If you ask any military personnel who serves in the infantry, “What should you do in in case of an ambush?”, the answer will be, attack in the direction of the ambush.  This aggression  has saved the lives of many military service members who by all rights should have been dead.  This philosophy has worked for platoons in the mountains of Afghanistan or the jungles of Viet Nam.  It will also works for the nurse getting into her car after a hard days work or the business man late for the next appointment.  One of the things we train in Krav Maga is our aggression.  Everyone falls somewhere within the spectrum of being so passive that they are a walking victim or at the opposite end, needing anger management classes.  Our job is to be able to identify where our students fall in this spectrum and train them to be able to turn that aggression switch on and off when the situation dictates.  The quicker you turn the tables on an attacker, the more likely you are to get out unscathed.  There is only one real goal in a fight, to not be hurt.  Everything else is secondary.

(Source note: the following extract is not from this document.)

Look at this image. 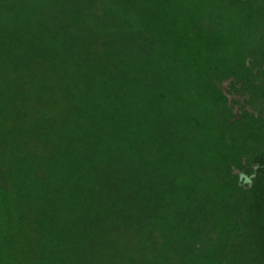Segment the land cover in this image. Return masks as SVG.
<instances>
[{"label":"trees","instance_id":"obj_1","mask_svg":"<svg viewBox=\"0 0 264 264\" xmlns=\"http://www.w3.org/2000/svg\"><path fill=\"white\" fill-rule=\"evenodd\" d=\"M0 264H264V0H0Z\"/></svg>","mask_w":264,"mask_h":264},{"label":"rangeland","instance_id":"obj_2","mask_svg":"<svg viewBox=\"0 0 264 264\" xmlns=\"http://www.w3.org/2000/svg\"><path fill=\"white\" fill-rule=\"evenodd\" d=\"M222 89L224 90V92L226 94L229 95V98H230V103L233 105L234 107V110L236 113H238L242 107H245L247 106V103H246V100L244 98H241V97H238L232 93H230V91L232 90V85H231V82L230 81H226L222 84ZM238 102V103H237ZM12 123L11 122H6L4 121L3 122V125H11ZM22 127H23V132L21 133V140L20 141H25L26 143H24L25 145H23L26 149H29V150H32L36 153H42L43 150H42V147L40 145L39 142H37L34 138H30V134L29 132L26 133V128L28 127V123L27 122H22ZM137 170L139 172L143 171L145 169V166H136ZM145 237L146 239L144 240V242H146L148 245H154L156 248L158 246V243H159V239H158V235L156 232H154L153 234L149 235H145L143 236ZM130 241V245L131 247L132 246H135L136 245V238H133V237H127L125 239V241Z\"/></svg>","mask_w":264,"mask_h":264}]
</instances>
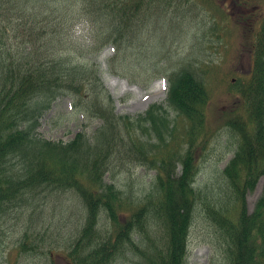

Sometimes stating the obvious is necessary because what is so obvious to one person is not so much to the next one. So here goes, use your hardened weapons against his weak or soft spots.  Weapons such as: fists, knees, elbows, heel, and teeth are weapons that we all have.  We need to not only practice using them, we have to give ourselves permission to do so when threatened with violence.

With that being said, what good are weapons if there is no use for them. There are places on an attackers body which can not be protected or strengthened no matter how much they benchpress.  These are the places that we should target. Places like: eyes, nose, throat, groin, knees, fingers and toes.  Attack these weak areas with our strong weapons and a bigger adversary can be overcome.

I have a friend from High School who recently told me of an attempted rape soon upon her high school graduation.  She was taken in a car and things went really bad,  She fought the guy off but at the cost of many bruises and a couple of place where her hair was pulled out.  The deal is she FOUGHT!  These situations are mostly uninvited and always unfair. They tend to be a surprise.  The opponent is always bigger and sometimes come in pairs.  They can even use weapons, but we can, with training and the right mind set prevail and make what is unfair into a victory. Maybe you should consider taking a self defense course like Krav Maga. Walk in peace.

Master Michael Brown is a seventh degree black belt in Taekwondo and a certified instructor in Krav Maga. He is a two time world champion in sparring and a former Captain in the United States Marine Corps. Master Brown has been working with families and training people in personal defense in North Carolina for 25 years. He and his wife, Master Kimberly Brown love working with military personnel, law enforcement and civilians to become combat ready and helping them develop skills that will enable them to be the ‘First Responders’ for their families.